In a Threat Intelligence report released on Tuesday, SAP and Onapis, a partner selling security solutions for SAP and other platforms, said that patches addressing exploitation have been available in some cases for years. [*registration required]
The report indicated that unfortunately, both SAP and Onapis inspect multiple organizations that still have not implemented proper mitigation, allowing unsecured SAP systems to operate and in many cases attackers via the Internet Appear to "Companies that have not prioritized rapid mitigation for these known risks should consider compromising their systems and taking immediate and appropriate action."
The report describes how security teams can assess if an application is at risk and to take immediate action to protect the enterprise.
The report also includes these findings:
Opspice researchers found evidence of more than 300 automated exploits, including seven SAP-specific attack vectors and more than 100 hands-on-keyboard sessions of a wide range of threat actors.
Significant SAP vulnerabilities are being weaponized less than 72 hours after the patch release. New insecure SAP applications provisioned in the cloud (IaaS) environment are being discovered and compromised in less than three hours.
Exploitation can lead to full control over unsafe SAP applications, bypassing common security and compliance controls, stealing sensitive information to attackers, committing financial fraud or disrupting mission-critical business processes or deploying ransomware or stopping operations Can be enabled for. Threats may have significant regulatory compliance implications, including SOX, GDPR, CCPA and others.
Six of the spotted issues are listed in the CVE Common Vulnerability Database. The seventh is a ruthless attempt at using a unique, insecure high-privilege SAP user account
Adjustment.
"These unsafe configuration settings that were used to try to enter business applications were those user accounts that are traditionally installed on the SAP environment during deployment and configuration," according to the report. “Despite organizations having developed and released extensive documentation (administration: user management and security) about this matter years ago, how to change their permissions and default passwords, Onapsis has been running many organizations running SAP applications configured with high privileges. Continues to inspect. Users with default and / or weak passwords. "
The report urges infosec teams to ensure that the latest patches are installed on all SAP applications. A compromise assessment should be done immediately on applications that have not been patched. Priority should be given to SAP applications facing the Internet.

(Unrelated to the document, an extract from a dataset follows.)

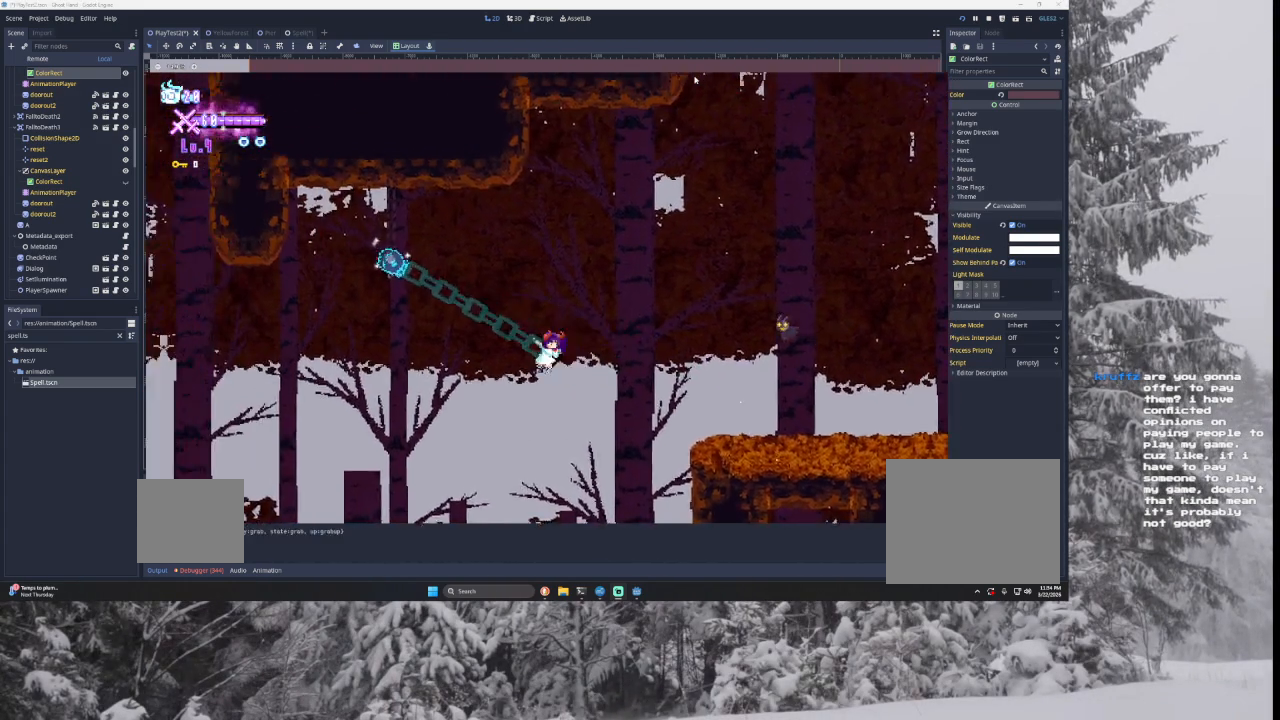
{"buttons": [], "left_stick": "left", "right_stick": "center", "events": []}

Also the existence of misidentified and / or unauthorized high privilege users should promptly evaluate SAP applications and perform compromised evaluation on at-risk applications.
If an evaluated SAP application is exposed and mitigation cannot be implemented immediately, compensatory controls should be deployed and actively monitored to detect any potential threat activity until such mitigation is implemented. Should be done.
The report states that 92 percent of Fortune 2000 companies use SAP products, including 18 of the world's 20 major vaccine producers. Twenty-four percent of SAP's large enterprise sector customers are considered part of critical infrastructure, as in the U.S. As defined by the Department of Homeland Security.